Alison and I both love to adventure and have new experiences. But during the “normal” week, we also both love our routines. Settling into Term 2 at school had its challenges. For one, the amount of time we spend in the classroom each week took a little getting used to (not to mention the planning/grading that comes with it). The first year at a new school is always a challenge as you’re constantly learning (and attempting) to keep your own self afloat in all the new chaos. But in Term 2, we found our mojo. Alison stayed consistent with her increasing extreme athletics. During a weekend in November, Alison ran one of the wildest races of her athletic career! It was a 55k trail run where competitors run up one of the volcanoes here in Bali (Mount Batur), then around the lake at its base, up another mountain on the other side, then complete the loop of the lake only to run up Mount Batur again before finishing! Seriously, my girl’s insane. But she’s also an absolute animal and was the second place female finisher!! We’re very proud! It’s worth noting that out of the 54 total competitors for this event, only 23 met all the various cut-off times and finished. Wow! You’re a rock star Li’l Bug! It’s been a busy season for Alison as she’s also completed a few other events as well including a 100k L’Etape (Tour de France) cycling event and trail run up Mount Agung (Bali’s highest peak). She’s also been an avid member of a local running group. No one knows where she finds all her energy. It’s a mystery that rivals the Shroud of Turin or the Bermuda Triangle.
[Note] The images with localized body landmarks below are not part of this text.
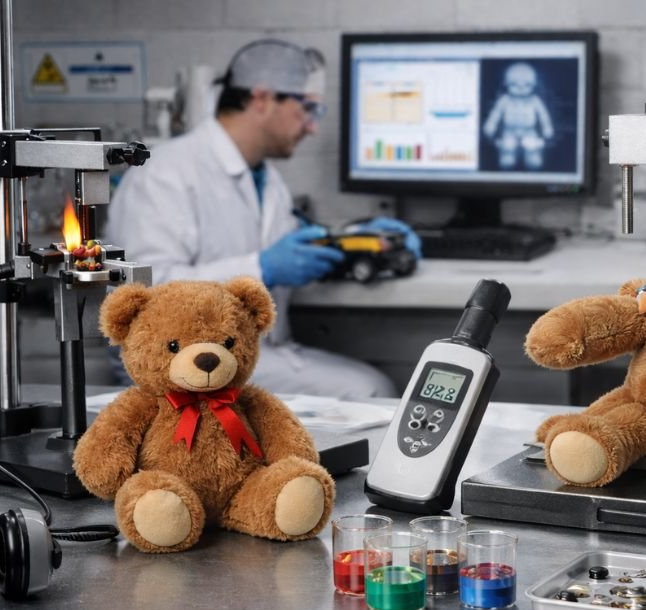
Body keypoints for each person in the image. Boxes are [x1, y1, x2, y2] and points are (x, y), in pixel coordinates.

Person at [107, 39, 420, 399]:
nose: (313, 127)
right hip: (182, 363)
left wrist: (356, 239)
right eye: (308, 109)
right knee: (371, 394)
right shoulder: (165, 173)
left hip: (250, 354)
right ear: (262, 99)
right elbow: (148, 293)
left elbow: (291, 243)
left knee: (374, 387)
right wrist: (262, 268)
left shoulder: (266, 178)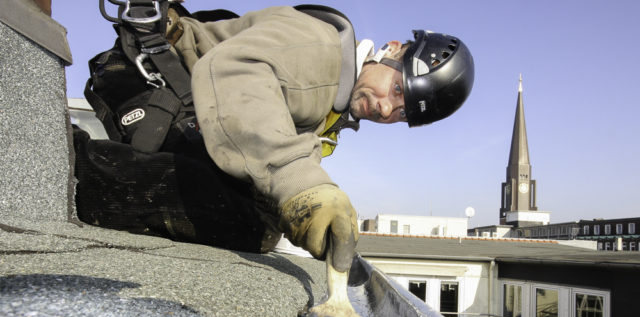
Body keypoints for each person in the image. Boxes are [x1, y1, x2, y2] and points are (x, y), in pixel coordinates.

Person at [74, 4, 474, 273]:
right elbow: (234, 71)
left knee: (258, 223)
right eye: (399, 90)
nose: (387, 110)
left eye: (402, 113)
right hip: (149, 78)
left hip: (195, 108)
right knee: (232, 216)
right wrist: (300, 184)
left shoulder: (332, 111)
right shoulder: (321, 52)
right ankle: (71, 168)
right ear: (390, 50)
Not to be outdone, I’ve also been doing my share of cycling and running (though I can never make myself quite enjoy running; audiobooks certainly help but only so much). Many of you may know that for most of my life I’ve practiced martial arts. I started when I was a kid right up through my mid-twenties; even owning a school of my own for 4 years before getting into teaching. But I’ve been on a bit of a hiatus. I had a great instructor while we lived in China and tried to find my place in Bulgaria but things/COVID didn’t really work out. Here in Bali, there is no shortage of things to do and try. I recently started Brazilian Jiu-Jitsu and have really enjoyed it. It’s terribly difficult and mentally taxing but I suppose I like it that way. More progress to come.

In early December, Alison and I celebrated our anniversary at a very chilled out, off the beaten path kind of place not too far from our home in Canggu. It was quiet, comfy, and even a bit swanky. We had a lovely time and thought it could be a place to keep in mind if we ever need to just get away for a day or two. The food was incredible, the beach was practically empty, and the sound of cars and scooters was nowhere to be found. It was idyllic. We might have to make it a tradition while we’re here! 

Term 2 wrapped up and we found ourselves preparing for our much needed holiday break. A scuba diving trip to the nearby Gili Islands. More on that later. 

We wish you all well and hope you are all happy, healthy, and doing the things you love.